Île-de-France : l’Urssaf réclame 1,7 milliard d’euros à Uber pour salariat dissimulé
L’Urssaf Île-de-France réclame 1,7 milliard d’euros de cotisations à Uber pour avoir dissimulé une relation de salariés en contrats d’indépendants. L’agence de sécurité sociale s’appuie sur la situation des quelque 71.000 chauffeurs ayant exercé sur la période 2019-2022 pour ouvrir ce contentieux financier hors norme. Celui-ci ne menace pas que les caisses de la plateforme de VTC. Il soulève aussi de lourds enjeux en matière de RSE, de conformité sociale et de gestion des risques.
D’après un document consulté par des journalistes de Revue21, le service de lutte contre le travail illégal de l’Urssaf Île-de-France réclame 1,7 milliard d’euros à Uber pour avoir maquillé une relation salariale en contrat d’entreprise avec ses chauffeurs pour échapper à ses obligations d’employeur. « Sous l’apparence d’une simple centrale de réservation, Uber BV (la filiale néerlandaise d’Uber, NDLR) est en réalité liée aux chauffeurs par un lien de subordination juridique », avance l’organisme dans ce document. Il évoque un triple pouvoir de direction, de contrôle et de sanctions vis-à-vis des chauffeurs.
Uber VTC repose sur une externalisation massive du risque social
Le montant réclamé comprend 1,2 milliard d’euros de cotisations sociales non versées, auxquelles s’ajoutent 512 millions d’euros de majorations. Il concerne environ 71.000 chauffeurs ayant travaillé entre 2019 et 2022. Pour l’Urssaf, cette longue période montre que le risque n’est ni ponctuel ni marginal. L’organisme accuse la plateforme de VTC d’avoir construit un modèle reposant sur une externalisation massive du risque social. Selon lui, Uber a volontairement évité de payer des cotisations sociales en présentant ses chauffeurs comme des indépendants, alors que les conditions d’exercice traduiraient une relation assimilable à un salariat.

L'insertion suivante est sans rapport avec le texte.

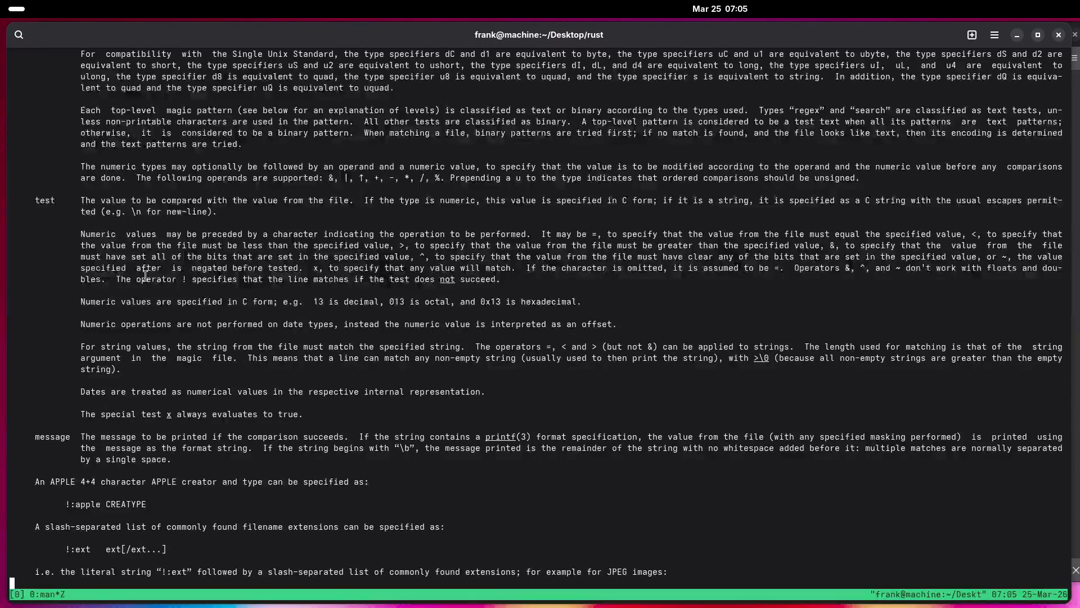
scroll(145, 275, down, 3)
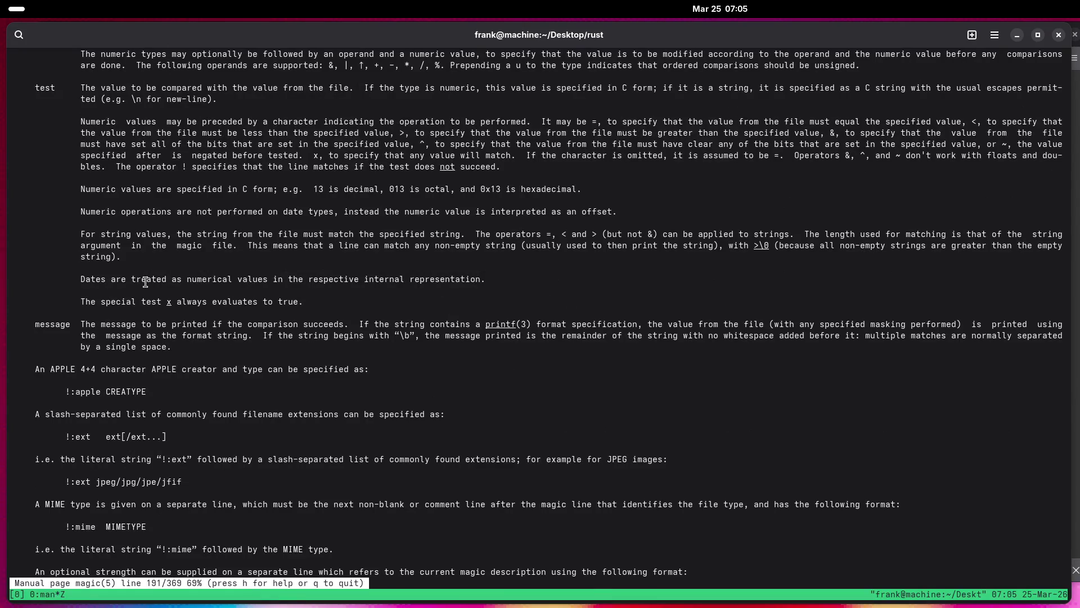
text(/)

Uber choisit la conciliation avec l’Urssaf
De plus, l’Urssaf estime qu’Uber exerce un contrôle étroit sur l’activité de ses chauffeurs. Ce contrôle se fait via l’imposition des prix, la mise en place d’algorithmes de répartition des courses et l’instauration d’un système de notation et de possibilité de désactivation. Ce faisceau de mesures révélerait un lien de subordination du type employeur-salarié…
Après avoir pris connaissance des accusations, Uber a choisi la voie de la conciliation, au lieu de contester la décision devant le tribunal des affaires de sécurité sociale. « Nous sommes actuellement engagés dans une discussion collaborative, transparente et ouverte avec l’organisme de sécurité sociale français, l’Urssaf », a confié lundi un de ses porte-parole. L’Urssaf n’a pas confirmé cette déclaration. L’agence a indiqué à Reuters qu’elle ne commentait pas les dossiers individuels ni les affaires en cours pour des raisons de confidentialité.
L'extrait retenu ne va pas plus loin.